In the bigger picture of long-term economic changes, the entire purpose of activist central banking and its soft central planning via interest rate targeting (and now “quantitative” methodology) is to reduce variability in the economy; “filling in the troughs without shaving off the peaks.” By definition, less variability means less dynamism as innovation is and should be highly disruptive. In that important and indeed overriding sense, modern monetarism has dedicated itself via massive distortion to destroying innovation through depressed dynamic changes. Why are all economists so surprised about this?

Even on a more micro-scale, the FOMC has since 2007 been on a mission to end any sense of “tail risk”, which is nothing more than the same kind of high variability. The huge distortions created to banish “tail risk” have, as a practical matter, undone creative destruction in the financial sector first and foremost, but also spilling out into other areas (artificial energy resource allocation, for one). Given the economic realities of the mid-2000’s bubble age, finance was where creative destruction was most needed – and actually began to take place in the panic.

But rather than allow that natural and organic reset (reversion to the mean if you want to stay within the math) central banks sought instead to recreate the mid-2000’s by appealing yet again and in greater size to the same distortions which intended to remove any possibility of a massive and dynamic shift away from huge financialism as a primary economic factor. As I said yesterday, it isn’t difficult to understand that there will be long-term and likely deeply negative implications from such a distortive industry that leads to this:

If an asset bubble forms and leads millions of people into day trading instead of STEM, millions of lawyers and mathematicians to Wall Street instead of industry, both “saltwater” and “freshwater” economists are perfectly happy because people are doing “something”; and that something gets reflected mathematically into GDP and the unemployment rate.

Whether the jobs of 2013-2015 are real or whether they are statistical phantom is almost beside the point now. The economy does not operate as it once did which indicates not the dynamic changes we seek to foster long-term and sustainable advance, but rather its conspicuous absence.
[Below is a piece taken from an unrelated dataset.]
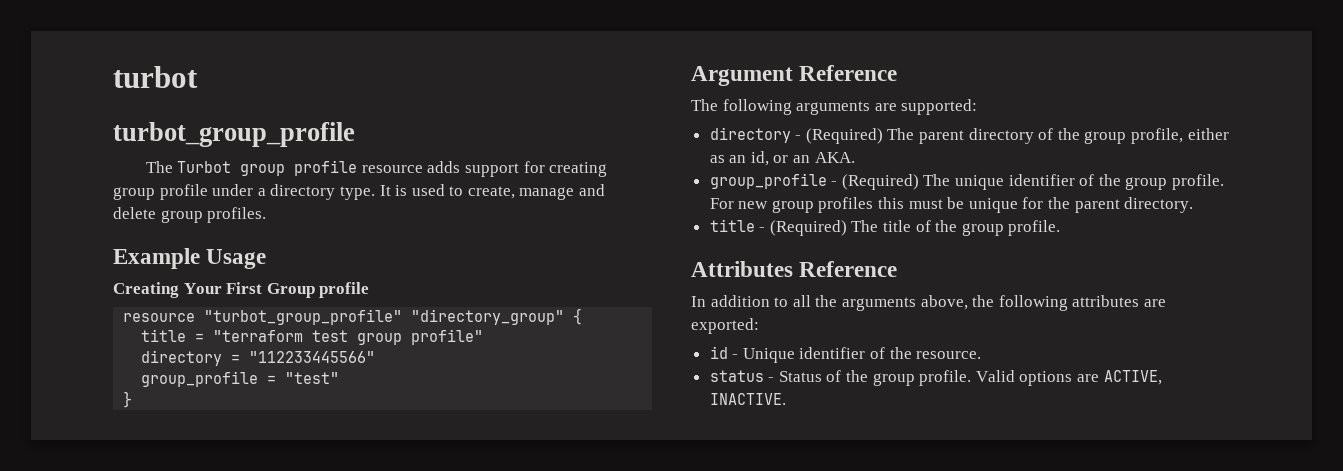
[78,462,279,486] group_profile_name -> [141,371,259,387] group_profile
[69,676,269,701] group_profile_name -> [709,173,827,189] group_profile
That is the great mistake of this half century of repeated activism, in that the actual constant is change through innovation; so instead of trying to remove it, its recessions and creative destruction through huge financial distortions, policy should have been removing impediments to dynamic processes that will always and everywhere be messy and free flowing yet inevitably fruitful. In trying to reduce the chaotic nature of capitalism, central planners removed progress since it is chaos that creates.

You can never prove a counterfactual, but increasingly even economists are being forced to admit what is obviously missing; though at this point they have yet to cast off the mathematical shackles (secular stagnation) that prevent a full accounting and recognition. Baby steps.